Re: newb help looking for advise
For starters, make sure the press is made of cast iron, and is at least an O frame design. That being said you still don't have to spend a ton of money. I use a Forster, and a small RCBS. I own a couple dozen shell holders, but actually only use two or three for reloading (plus a big handfull of Lee Autoprime shell holders). As long as your staying with 30-06 and smaller cases you can get by with most of the O frame presses, but if you are thinking bigger cases then you better be thinking bigger presses. Also buy a single stage press right from the start.
I don't really like kits all that well because half the stuff will be replaced in five hundred rounds. I'd pick out a press I liked (try several cause they don't all feel the same), and buy some good dies (RCBS, Forster or whatever). The best powder measurer for the money spent is the Lyman #55 without a doubt (and can be had cheap). I like electronic scales, but some folks like beam scales. Buy a good electronic scale if that's your interest (PACT). I use a Wilson case trimmer as well as a Lyman, and a Forster. The Lyman is used for 44mag and 45LC mostly, but the Forster will do everything you want with ease. I use two priming devices, but own several others. I like the priming device on the back of my Forster press better than all the rest but with two exceptions. The Sinclair is the best by ever so slightly, and the K&M is right behind it. Rest are paper weights.

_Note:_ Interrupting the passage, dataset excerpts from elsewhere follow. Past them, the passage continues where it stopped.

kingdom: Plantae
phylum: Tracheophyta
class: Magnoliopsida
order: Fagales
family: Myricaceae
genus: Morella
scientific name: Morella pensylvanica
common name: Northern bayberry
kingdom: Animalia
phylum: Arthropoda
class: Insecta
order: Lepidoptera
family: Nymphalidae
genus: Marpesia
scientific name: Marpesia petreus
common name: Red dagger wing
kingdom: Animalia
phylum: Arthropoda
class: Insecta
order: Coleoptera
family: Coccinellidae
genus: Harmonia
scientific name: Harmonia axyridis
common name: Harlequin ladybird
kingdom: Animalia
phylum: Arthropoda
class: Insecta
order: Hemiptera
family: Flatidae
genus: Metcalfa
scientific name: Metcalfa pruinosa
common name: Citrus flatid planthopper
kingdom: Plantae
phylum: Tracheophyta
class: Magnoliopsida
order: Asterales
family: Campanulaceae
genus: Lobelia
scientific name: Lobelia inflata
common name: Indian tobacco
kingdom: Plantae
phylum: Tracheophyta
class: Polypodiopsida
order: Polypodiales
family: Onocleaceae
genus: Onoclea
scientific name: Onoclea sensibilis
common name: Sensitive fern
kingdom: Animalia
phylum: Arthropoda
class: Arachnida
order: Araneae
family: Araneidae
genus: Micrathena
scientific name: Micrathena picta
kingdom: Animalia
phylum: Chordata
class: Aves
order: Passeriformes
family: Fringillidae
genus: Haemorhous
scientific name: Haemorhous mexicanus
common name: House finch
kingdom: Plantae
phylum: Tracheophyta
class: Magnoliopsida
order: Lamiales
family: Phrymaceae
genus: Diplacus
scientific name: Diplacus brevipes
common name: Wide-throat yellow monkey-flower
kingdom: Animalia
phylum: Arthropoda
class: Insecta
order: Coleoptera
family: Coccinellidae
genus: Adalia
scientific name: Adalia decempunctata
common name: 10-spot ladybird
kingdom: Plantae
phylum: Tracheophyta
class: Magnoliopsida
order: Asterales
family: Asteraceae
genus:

Unless your one of those guys out there swapping bullets all the time, don't buy a seater with a micrometer head. I use them, but also use several different kinds of bullets. I'm one of the guys that will tell you there is no better seater than a Forster (threaded die), but a Redding is also a very good seater. I like Forster full length dies best due to the stem setup. Bushing dies are not really for the novice, but maybe after a year or so of reloading to get yourself comfortable
I also would buy the Hornaday case gauge and seating depth gauges. These little gems will save you a lot of headaches. Get yourself a good pair of calipers, and this is one place not to go cheap. I use a 4" Mitutoyo 98% of the time. Wether you go digital or analog is up to you. I'd avoid the Starretts as they can be a pain to rezero (analog), but their digital ones are nice (as well as the B&S and Fowlers). Down the road you may want to buy a pair of micrometers (1").